Let us be clear: This is an informational editorial.

One of the most highly debated issues among the large number of candidates in the 2020 presidential campaign is the future of America’s healthcare.

We are not advocating or denigrating any of the healthcare plans being discussed, but in the interest of helping voters learn more, we thought it might be instructive to examine the benefits and flaws in universal healthcare in some other countries:

• Australia: Using a two-tiered system, the government pays two-thirds and the private sector pays one-third. “Medicare Everyone” provides benefits to all. People must pay deductibles before the government payments kick in.

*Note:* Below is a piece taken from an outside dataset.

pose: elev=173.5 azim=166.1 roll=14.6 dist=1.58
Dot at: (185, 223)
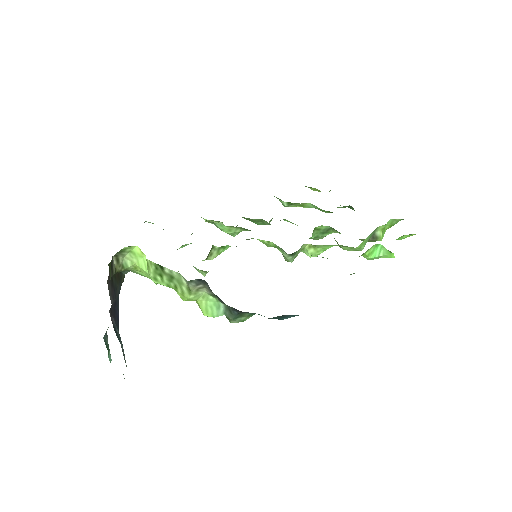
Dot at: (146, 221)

Half of the residents have paid for private health insurance to receive a higher quality of care. Those who buy private insurance before they reach 30 receive a lifetime discount.

• Canada: Using a single-payer system, the government pays 70% of care for services provided by a private delivery system. Private supplemental insurance pays for vision, dental care and prescription drugs. They provide free care for all residents regardless of the ability to pay. In 2016, healthcare cost 10.6% of Canada’s Gross Domestic Product. The cost per person was $4,752 in U.S. dollars. There were 10.5% of patients who skipped prescriptions because of cost. A whopping 56.3% waited more than four weeks to see a specialist.

• France: Its mandatory health insurance covers 75% of healthcare spending, including hospitals, doctors, drugs and mental health. The French government pays for homeopathy, house calls and child care. Payroll taxes fund 40%, income taxes cover 30%, and the rest is from tobacco and alcohol taxes.

• Germany: Mandatory health insurance is sold by 130 private nonprofits. It covers hospitalization, outpatient, prescription drugs, mental health, eye care and hospice. There are co-pays for hospitalization, prescriptions and medical aids.

• Singapore: Has a two-tier system that is rated the best in the world. Two-thirds is private and one-third public spending. It provides five classes of hospital care. The government manages hospitals that provide low-cost or free care. Workers can pay 20% of their salary to three mandated savings accounts. The employer pays another 16% into the account. One account is for housing, insurance or education investment; another for retirement savings and a third is for healthcare. In 2009, Singapore spent 4.9% of its GDP on healthcare — $2,000 per person in U.S. dollars. In 2015, life expectancy was 83.1 years.

• Switzerland: Has mandatory health insurance that covers all residents. Quality of care is rated one of the best in the world. Coverage is provided by competing private insurance companies. The government pays for 60% of the country’s healthcare. Dental is not covered. Vision is only for children. The government subsidizes premiums for low-income families, about 30% of the total. In 2016, healthcare spending was 12.4% of GDP. It was $7,919 per person in U.S. dollars. In 2015, life expectancy was 83.4 years.

• United Kingdom: Features a single-payer medicine program. The National Health Service runs hospitals and pays doctors as employees. The government pays 80% of costs through general taxes. It pays for all medical care, including dental, hospice care and some long-term care and eye care. There are some co-pays for drugs. All residents receive free care. In 2016, healthcare costs were 9.7% of GDP. The cost was $4,193 per person in U.S. dollars. Hospitals can be crowded with long wait times. In 2015, life expectancy was 81.2 years.

• United States: There are 28 million Americans who have no coverage. In 2015, life expectancy was 79.3 years. In 2016, healthcare cost 18% of GDP. That was a staggering cost of $9,892 per person. There are 60% who want Medicare for all. The quality of care is low and the United Nations ranks the U.S. 28th in the world. That’s a low score for our country and improvements are desperately needed.